■ GIVEN REQUEST A:
Read the passage below about claims of rising white supremacy. Does each statement agree with it? Answer yes or no for each one and quote the words of the passage that decide it. (i) The author noticed a growing trend of white supremacy starting around 2015. (ii) The author holds that the West has more racial, ethnic, and religious tolerance now than at any earlier point in its history. (iii) The author regards the gains in tolerance as not real progress.

■ SELECTED PASSAGE:

When the left started saying, in 2015 or so, that white supremacy was suddenly once again a growing trend, I didn’t notice any such trend. I did notice the trend of talking about the trend, though. I thought it was weird, and I wondered what the left was up to. I don’t think there are more people today who seriously hold racist views than there were, say, 10 or 20 years ago, let alone 40 or 50 years ago. I think that on the left and the right, there is more actual racial, ethnic, and religious tolerance in the West than there ever has been in the history of the West. Perhaps this progress (and I agree: it really is progress) isn’t fast enough for the left. But more likely it is the case that the left saw the increasing consensus that bigotry really is an awful thing, and it struck them as a wonderful opening to accuse their opponents of being intransigent bigots.

■ GIVEN REQUEST B:
In the entries below, output every line from the line with "family: Sciuridae" through the line with "common name: Fly agaric" as a JSON list of strings. Include both of those lines, give one string per line, and omit blank lines.

■ EXERCISE MATERIALS:
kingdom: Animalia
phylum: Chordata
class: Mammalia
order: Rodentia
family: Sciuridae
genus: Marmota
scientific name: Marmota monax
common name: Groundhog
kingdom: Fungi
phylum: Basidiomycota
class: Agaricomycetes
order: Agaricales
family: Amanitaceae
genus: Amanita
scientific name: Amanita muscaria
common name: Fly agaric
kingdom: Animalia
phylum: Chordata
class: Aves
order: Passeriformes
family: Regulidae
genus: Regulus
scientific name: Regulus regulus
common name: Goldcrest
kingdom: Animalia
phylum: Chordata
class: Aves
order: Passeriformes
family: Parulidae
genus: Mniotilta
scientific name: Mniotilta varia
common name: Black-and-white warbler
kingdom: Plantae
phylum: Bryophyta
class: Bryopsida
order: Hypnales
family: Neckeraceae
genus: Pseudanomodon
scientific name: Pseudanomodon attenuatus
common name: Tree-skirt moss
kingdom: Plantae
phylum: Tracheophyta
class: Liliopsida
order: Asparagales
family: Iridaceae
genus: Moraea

■ CORRECT OUTPUT A:
(i) No: "I didn’t notice any such trend."
(ii) Yes: "there is more actual racial, ethnic, and religious tolerance in the West than there ever has been in the history of the West."
(iii) No: "and I agree: it really is progress"

■ CORRECT OUTPUT B:
[
  "family: Sciuridae",
  "genus: Marmota",
  "scientific name: Marmota monax",
  "common name: Groundhog",
  "kingdom: Fungi",
  "phylum: Basidiomycota",
  "class: Agaricomycetes",
  "order: Agaricales",
  "family: Amanitaceae",
  "genus: Amanita",
  "scientific name: Amanita muscaria",
  "common name: Fly agaric"
]